Afin de garantir un contrôle efficace des nouvelles obligations pesant sur les entreprises, la loi institue la création de l’Autorité de Protection des Données Personnelles (APDP), qui succède à la Commission de Contrôle des Informations Nominatives (CCIN). Sa mission principale consistera à assurer la conformité des traitements des données personnelles et à fournir des conseils à l’ensemble des parties prenantes. Dans le but d’assurer un contrôle optimal, la loi confère à la nouvelle autorité des compétences étendues et des pouvoirs de sanction renforcés, équivalent à ceux de ses homologues européens.
La loi prévoit également une suppression des formalités de déclaration ou d’autorisation préalable. Cependant, une vigilance particulière sera notamment accordée aux transferts de données vers des pays à protection insuffisante, et aux traitements de données sensibles.

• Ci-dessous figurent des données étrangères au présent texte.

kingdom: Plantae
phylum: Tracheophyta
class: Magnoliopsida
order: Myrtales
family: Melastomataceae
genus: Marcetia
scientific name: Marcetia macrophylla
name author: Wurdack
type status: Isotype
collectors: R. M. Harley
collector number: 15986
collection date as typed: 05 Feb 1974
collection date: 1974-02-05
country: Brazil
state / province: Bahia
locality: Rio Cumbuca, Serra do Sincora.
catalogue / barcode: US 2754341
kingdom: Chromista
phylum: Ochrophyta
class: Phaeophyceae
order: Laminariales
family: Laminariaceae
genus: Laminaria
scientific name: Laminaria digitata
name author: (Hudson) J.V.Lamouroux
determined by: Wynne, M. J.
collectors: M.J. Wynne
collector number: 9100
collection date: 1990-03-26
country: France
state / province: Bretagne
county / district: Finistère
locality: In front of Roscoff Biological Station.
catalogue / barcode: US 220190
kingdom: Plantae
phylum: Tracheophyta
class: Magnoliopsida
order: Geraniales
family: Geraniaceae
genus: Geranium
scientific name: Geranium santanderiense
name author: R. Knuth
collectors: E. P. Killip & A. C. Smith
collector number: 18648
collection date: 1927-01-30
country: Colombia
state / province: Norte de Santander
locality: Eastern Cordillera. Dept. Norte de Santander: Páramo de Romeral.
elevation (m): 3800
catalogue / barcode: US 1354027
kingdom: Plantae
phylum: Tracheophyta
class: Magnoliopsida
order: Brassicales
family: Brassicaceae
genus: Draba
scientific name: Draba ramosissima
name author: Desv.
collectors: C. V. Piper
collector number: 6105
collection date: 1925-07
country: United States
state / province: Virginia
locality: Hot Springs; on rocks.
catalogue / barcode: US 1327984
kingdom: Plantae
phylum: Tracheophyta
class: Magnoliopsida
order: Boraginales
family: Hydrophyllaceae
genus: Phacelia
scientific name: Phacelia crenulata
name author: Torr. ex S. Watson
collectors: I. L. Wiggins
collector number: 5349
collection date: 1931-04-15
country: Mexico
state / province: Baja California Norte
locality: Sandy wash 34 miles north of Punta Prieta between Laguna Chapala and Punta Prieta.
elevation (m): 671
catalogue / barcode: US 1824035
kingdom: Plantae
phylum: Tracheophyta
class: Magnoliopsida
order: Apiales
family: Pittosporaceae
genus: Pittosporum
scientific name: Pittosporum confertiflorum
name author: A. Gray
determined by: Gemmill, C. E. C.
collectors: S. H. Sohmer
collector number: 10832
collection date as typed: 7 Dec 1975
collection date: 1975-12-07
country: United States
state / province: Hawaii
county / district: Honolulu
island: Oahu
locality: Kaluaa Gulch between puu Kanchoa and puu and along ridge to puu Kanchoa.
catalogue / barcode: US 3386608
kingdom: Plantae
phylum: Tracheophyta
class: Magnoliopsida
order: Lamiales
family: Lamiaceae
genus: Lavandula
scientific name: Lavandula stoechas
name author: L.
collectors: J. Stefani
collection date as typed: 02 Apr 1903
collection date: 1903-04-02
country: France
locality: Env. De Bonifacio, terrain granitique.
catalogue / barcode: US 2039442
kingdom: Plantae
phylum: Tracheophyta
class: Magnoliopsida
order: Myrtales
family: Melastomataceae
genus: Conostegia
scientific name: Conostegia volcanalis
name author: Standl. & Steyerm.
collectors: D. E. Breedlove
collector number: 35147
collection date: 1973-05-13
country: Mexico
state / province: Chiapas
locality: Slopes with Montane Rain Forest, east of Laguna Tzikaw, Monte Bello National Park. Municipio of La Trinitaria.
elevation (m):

Toutes ces modifications législatives s’accompagnent également de plusieurs évolutions terminologiques ainsi qu’une harmonisation de plusieurs termes issus du Règlement Général sur la Protection des Données (ci-après RGPD). Cela permet de mieux délimiter le périmètre de certaines obligations tout en permettant une interaction plus fluide entre des structures juridiques différentes. Il y a notamment un abandon de la notion d’ « informations nominatives » au profit de la notion de « données personnelles » qui démontre, ne serait-ce que dans l’intitulé même de la loi récemment adoptée, un changement assumé de la part de la Principauté de suivre minutieusement ce qui est déjà établi afin de se conformer aux plus hauts standards en matière de protection des données personnelles.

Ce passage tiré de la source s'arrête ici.